Кейз посмотрел в беззвездное ночное небо — чудовищно черное, чудовищно пустынное, чудовищно чужое — и почувствовал, что его бросило в дрожь. Как поведет себя корабль-матка, обследовав тысячи солнечных систем, возможно, десятки тысяч, и так и не обнаружив мира, который целиком и полностью отвечал бы заранее сформулированным требованиям? Разве не может наступить момент, когда его микросхемы начнут «уставать», изнашиваться, когда механическое одряхление самого корабля заставит его сделать выбор, не совсем соответствующий идеальному? Или во всем виноваты программисты, не подумавшие заранее о том, что корабль может забраться в такую даль, пробыв в пути столько времени и так и не присмотрев по дороге ничего подходящего? «Только вперед, — инструктировали они корабль, — обследуй каждую планету, которая попадется на твоем пути, и если она не отвечает сформулированным требованиям, оставь ее и следуй дальше».

Кейз разглядывал ночное небо Эрны, пугающе беззвездное. А как поведет себя подобная программа, когда у нее иссякнет перебор альтернативных возможностей? Когда любой следующий возможный шаг неизбежно выведет корабль за пределы галактики и погрузит в пустоту, плыть по которой, так и не встретив хоть какую-нибудь звезду, от которой можно подзарядиться энергией, пришлось бы целую вечность? Был ли запрограммирован вариант, при котором корабль вслепую ринется в эту пустоту, при котором перспектива вечного одиночества не вызовет короткого замыкания в его микросхемах? Или, вместо этого, корабль примется отчаянно перебирать мало-мальски подходящие планеты, еще остающиеся у него в запасе, в судорожных конвульсиях логики, ищущей спасительное решение, убеждающей самое себя в спасительности или хотя бы в приемлемости этого решения, логики, подхлестнутой уже возникшим отчаянием? Чтобы сделать выбор, который позволил бы наконец разбудить три с лишним тысячи колонистов здесь, на расстоянии десятков тысяч световых лет от Земли, любые коммуникационные каналы с которой давным-давно оборваны.

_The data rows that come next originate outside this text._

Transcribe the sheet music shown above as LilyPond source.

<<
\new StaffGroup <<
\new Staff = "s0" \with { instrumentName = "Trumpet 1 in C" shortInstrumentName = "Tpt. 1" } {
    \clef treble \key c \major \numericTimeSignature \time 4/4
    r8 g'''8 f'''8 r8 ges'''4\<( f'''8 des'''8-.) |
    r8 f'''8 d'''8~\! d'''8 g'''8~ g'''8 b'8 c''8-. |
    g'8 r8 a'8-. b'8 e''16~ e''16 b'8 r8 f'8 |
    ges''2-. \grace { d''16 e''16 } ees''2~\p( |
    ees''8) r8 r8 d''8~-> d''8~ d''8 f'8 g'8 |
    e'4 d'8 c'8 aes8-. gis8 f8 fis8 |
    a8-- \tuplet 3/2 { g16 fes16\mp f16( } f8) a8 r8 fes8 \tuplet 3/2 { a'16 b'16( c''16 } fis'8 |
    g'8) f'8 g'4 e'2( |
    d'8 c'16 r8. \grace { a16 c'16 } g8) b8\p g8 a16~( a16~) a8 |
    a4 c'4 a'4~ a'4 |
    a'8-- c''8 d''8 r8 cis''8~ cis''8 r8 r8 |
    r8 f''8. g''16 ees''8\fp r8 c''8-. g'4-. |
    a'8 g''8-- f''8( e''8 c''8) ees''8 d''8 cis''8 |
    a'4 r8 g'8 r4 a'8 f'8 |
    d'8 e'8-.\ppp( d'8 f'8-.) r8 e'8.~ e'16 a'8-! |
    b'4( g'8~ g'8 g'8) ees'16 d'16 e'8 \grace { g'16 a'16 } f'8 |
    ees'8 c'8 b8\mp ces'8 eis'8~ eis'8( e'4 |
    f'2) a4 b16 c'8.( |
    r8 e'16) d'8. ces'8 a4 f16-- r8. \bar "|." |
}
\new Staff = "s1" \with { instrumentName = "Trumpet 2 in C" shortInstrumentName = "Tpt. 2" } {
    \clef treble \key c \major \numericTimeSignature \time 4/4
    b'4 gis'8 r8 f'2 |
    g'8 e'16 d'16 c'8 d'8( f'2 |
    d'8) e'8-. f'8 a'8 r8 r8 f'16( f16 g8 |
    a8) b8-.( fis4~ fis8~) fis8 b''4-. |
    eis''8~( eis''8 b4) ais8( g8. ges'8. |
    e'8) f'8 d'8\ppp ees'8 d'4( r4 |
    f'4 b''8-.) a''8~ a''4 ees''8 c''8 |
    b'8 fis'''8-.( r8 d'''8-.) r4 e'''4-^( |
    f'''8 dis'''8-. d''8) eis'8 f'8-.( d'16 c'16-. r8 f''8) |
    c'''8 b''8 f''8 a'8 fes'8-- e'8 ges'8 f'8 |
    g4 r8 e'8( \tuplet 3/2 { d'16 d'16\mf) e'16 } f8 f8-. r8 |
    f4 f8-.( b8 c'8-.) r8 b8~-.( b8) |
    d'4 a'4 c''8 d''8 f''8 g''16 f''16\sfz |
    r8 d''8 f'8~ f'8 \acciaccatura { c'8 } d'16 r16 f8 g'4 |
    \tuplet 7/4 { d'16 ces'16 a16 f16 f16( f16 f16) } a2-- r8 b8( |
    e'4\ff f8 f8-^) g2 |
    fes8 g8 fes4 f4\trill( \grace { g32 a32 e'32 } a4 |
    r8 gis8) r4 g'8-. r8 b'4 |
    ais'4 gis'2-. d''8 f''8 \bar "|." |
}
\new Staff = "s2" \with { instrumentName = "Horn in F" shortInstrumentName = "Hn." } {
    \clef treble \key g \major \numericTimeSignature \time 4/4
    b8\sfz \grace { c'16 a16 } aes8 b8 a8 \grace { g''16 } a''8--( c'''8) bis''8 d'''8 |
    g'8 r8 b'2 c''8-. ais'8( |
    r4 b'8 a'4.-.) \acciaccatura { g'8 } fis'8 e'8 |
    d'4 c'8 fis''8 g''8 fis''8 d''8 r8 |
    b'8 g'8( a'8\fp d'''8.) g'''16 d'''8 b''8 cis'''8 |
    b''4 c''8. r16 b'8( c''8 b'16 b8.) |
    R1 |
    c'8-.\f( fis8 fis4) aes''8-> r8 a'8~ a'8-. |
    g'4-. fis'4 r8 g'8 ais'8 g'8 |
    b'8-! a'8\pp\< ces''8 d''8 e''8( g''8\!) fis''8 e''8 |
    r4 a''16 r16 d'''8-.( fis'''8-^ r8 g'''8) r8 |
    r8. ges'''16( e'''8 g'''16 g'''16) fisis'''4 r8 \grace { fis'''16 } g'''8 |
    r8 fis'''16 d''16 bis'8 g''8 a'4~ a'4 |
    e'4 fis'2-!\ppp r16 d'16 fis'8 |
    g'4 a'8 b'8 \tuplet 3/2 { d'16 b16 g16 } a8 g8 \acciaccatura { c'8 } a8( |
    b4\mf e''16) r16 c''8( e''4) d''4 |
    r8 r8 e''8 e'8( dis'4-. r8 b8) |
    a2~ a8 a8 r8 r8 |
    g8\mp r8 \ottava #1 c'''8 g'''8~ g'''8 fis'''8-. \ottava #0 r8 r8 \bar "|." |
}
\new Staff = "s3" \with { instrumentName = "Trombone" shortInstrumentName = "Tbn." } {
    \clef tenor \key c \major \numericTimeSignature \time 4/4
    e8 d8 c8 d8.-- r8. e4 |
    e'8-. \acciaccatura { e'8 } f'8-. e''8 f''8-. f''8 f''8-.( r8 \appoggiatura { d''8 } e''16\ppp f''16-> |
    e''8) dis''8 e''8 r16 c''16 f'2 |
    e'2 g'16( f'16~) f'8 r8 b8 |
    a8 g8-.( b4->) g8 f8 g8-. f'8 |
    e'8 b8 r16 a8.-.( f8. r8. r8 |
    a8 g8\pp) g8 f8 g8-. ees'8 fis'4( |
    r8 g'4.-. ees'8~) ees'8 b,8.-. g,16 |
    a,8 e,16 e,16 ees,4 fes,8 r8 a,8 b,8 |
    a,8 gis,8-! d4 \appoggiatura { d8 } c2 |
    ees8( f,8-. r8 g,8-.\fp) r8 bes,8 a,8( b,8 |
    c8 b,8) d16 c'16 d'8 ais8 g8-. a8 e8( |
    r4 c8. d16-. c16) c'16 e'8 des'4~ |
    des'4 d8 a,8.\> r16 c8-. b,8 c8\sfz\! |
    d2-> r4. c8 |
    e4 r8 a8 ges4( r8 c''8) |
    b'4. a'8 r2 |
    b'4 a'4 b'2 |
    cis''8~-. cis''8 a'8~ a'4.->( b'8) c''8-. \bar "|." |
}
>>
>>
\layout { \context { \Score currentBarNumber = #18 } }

«Вот этого мы никогда не узнаем», — горько подумал командор Кейз. Махина корабля-матки маячила сейчас высоко в небе, кружа над вроде бы девственной планетой, как приблудная луна. Разумеется, всю информацию, каждую наносекундную запись на протяжении тех девяноста лет, когда шло предварительное обследование, они взяли с собой на планету, — и Кейз изучал эти данные так часто, что теперь, казалось, помнил каждый бит информации наизусть. Ну и что толку? Даже если в записях, сделанных на корабле-матке, ему удастся найти какой-нибудь намек на возможную опасность, чем поможет хотя бы это? Вернуться они не могут. Помощи им ждать неоткуда. Из дома им и посоветовать ничего не смогут. Программисты, создавшие корабль-матку, давным-давно мертвы, равно как и вся культура, частью которой они некогда были. Связь с Землей означала бы необходимость прождать ответа сорок тысяч лет — в том случае, если Земле захочется ответить, если ей будет до их судеб хоть какое-то дело. А ведь никому не известно, во что превратилась родная планета за тысячелетия, ушедшие на то, чтобы они подыскали себе хоть какой-то дом? Временной разрыв чересчур велик, чересчур пугающ, чтобы начать над этим всерьез раздумывать. «Да и не имеет это все никакого значения», — горько размышлял Кейз. Следовало считаться лишь с тем, что они предоставлены самим себе — целиком и полностью, раз и навсегда. С точки зрения колонии и ее обитателей, никакой Земли вообще не существует.